Could you repeat the listing exactly, leaving out the pictures?

*Given information:*
-=-=-=-=-

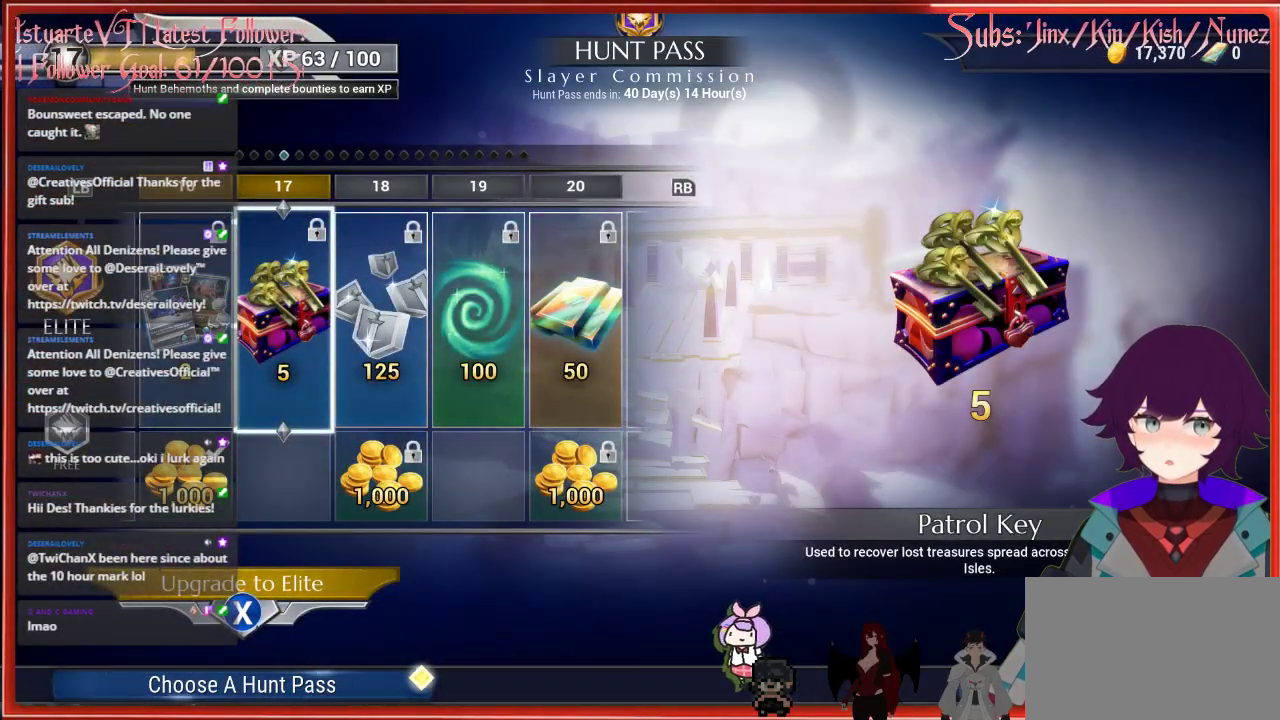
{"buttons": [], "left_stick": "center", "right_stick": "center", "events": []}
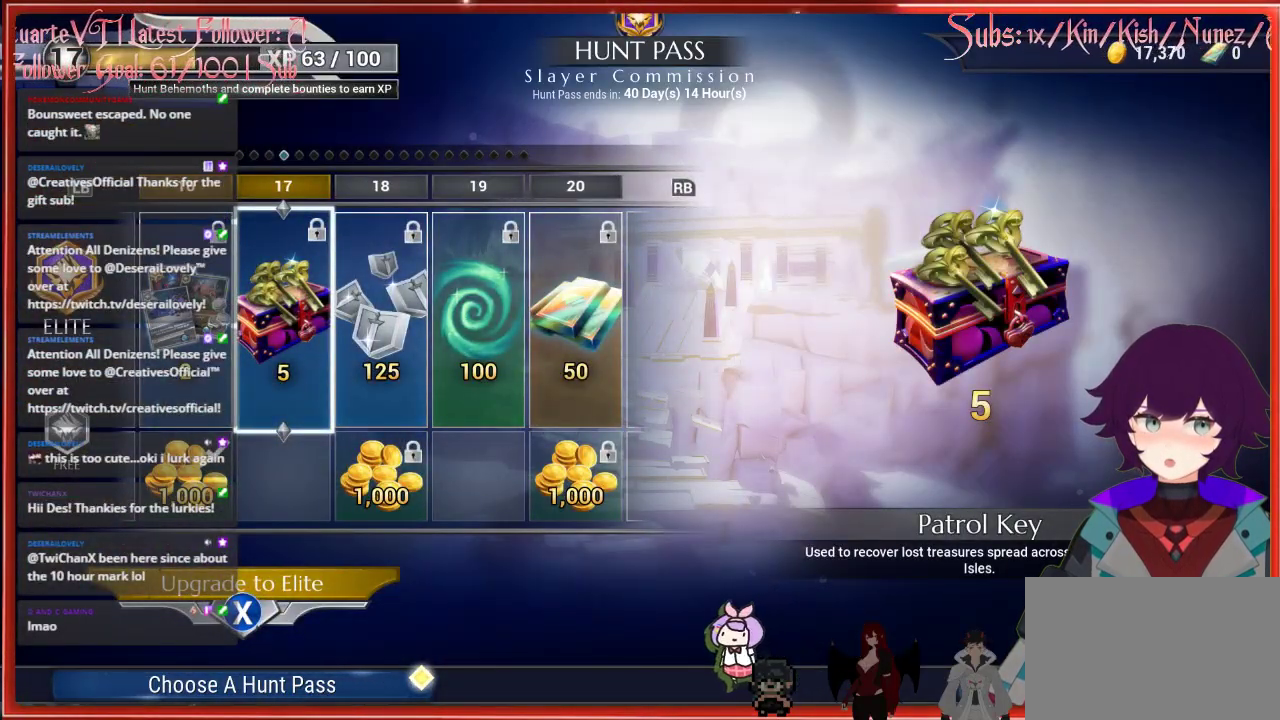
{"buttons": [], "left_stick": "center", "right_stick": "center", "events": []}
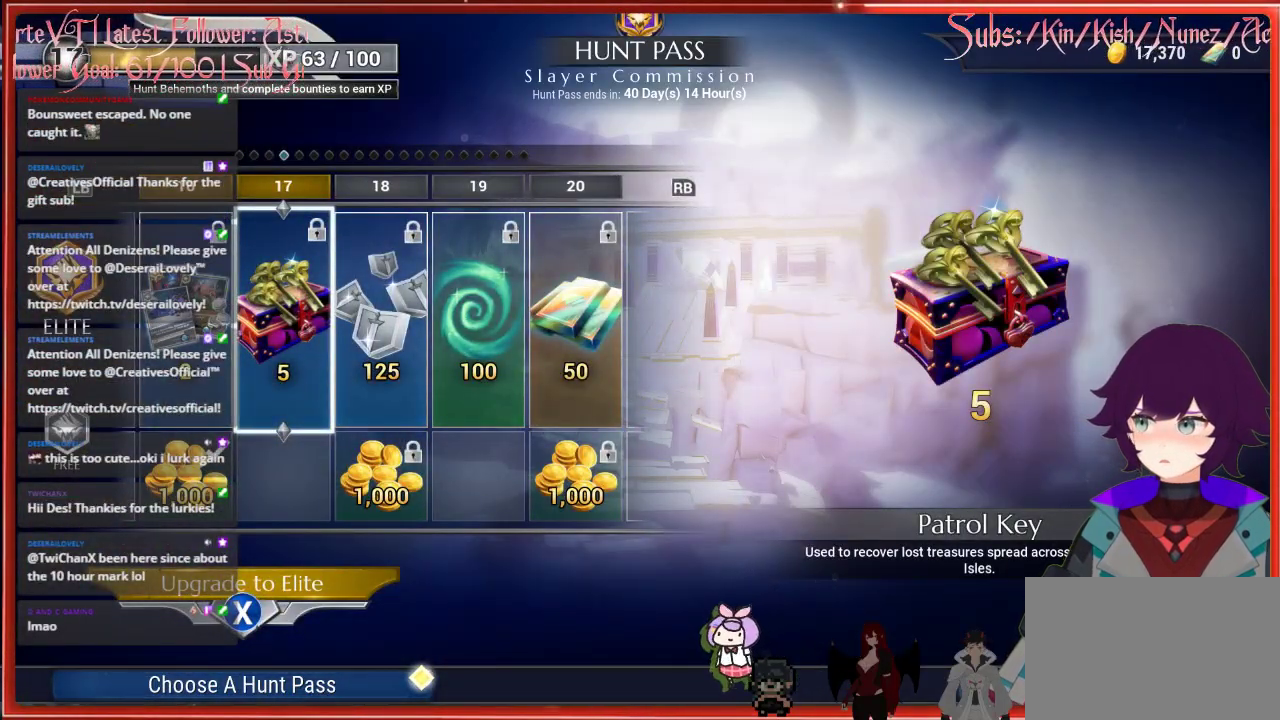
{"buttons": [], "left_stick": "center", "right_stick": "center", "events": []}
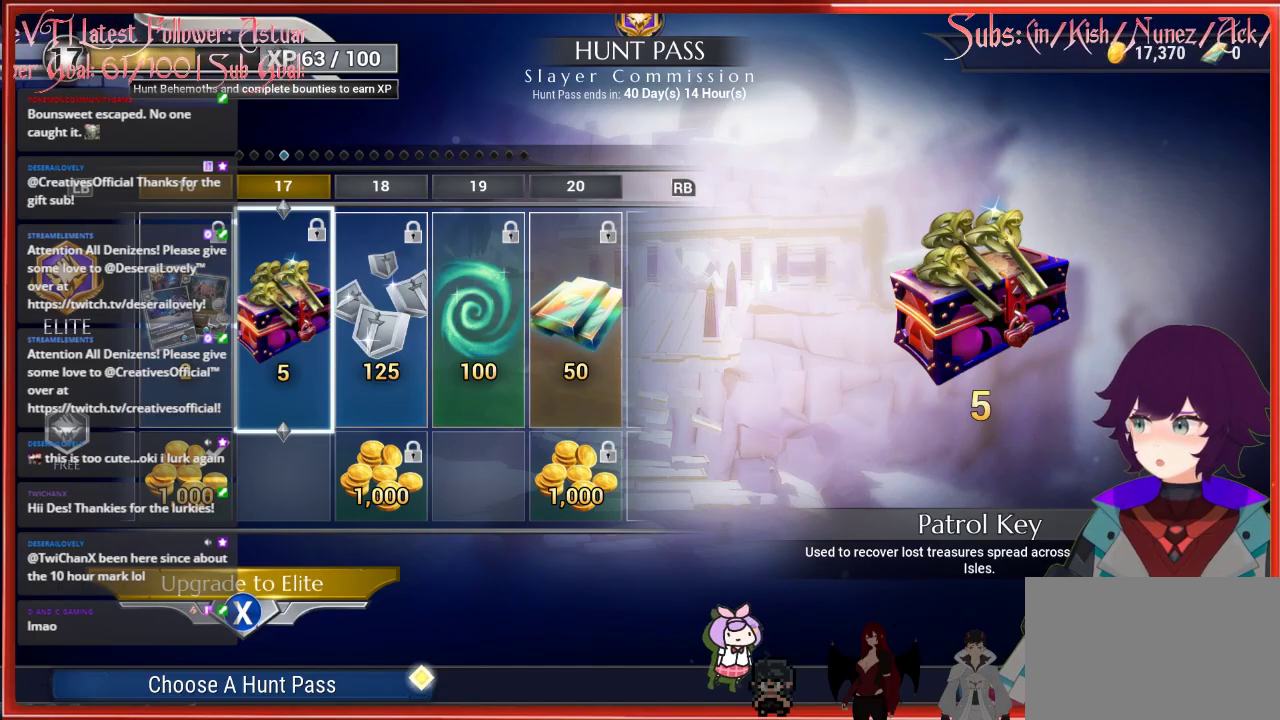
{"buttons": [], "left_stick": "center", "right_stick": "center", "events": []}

-=-=-=-=-

*Answer to this task:*
{"buttons": [], "left_stick": "center", "right_stick": "center", "events": []}
{"buttons": [], "left_stick": "center", "right_stick": "center", "events": []}
{"buttons": [], "left_stick": "center", "right_stick": "center", "events": []}
{"buttons": [], "left_stick": "center", "right_stick": "center", "events": []}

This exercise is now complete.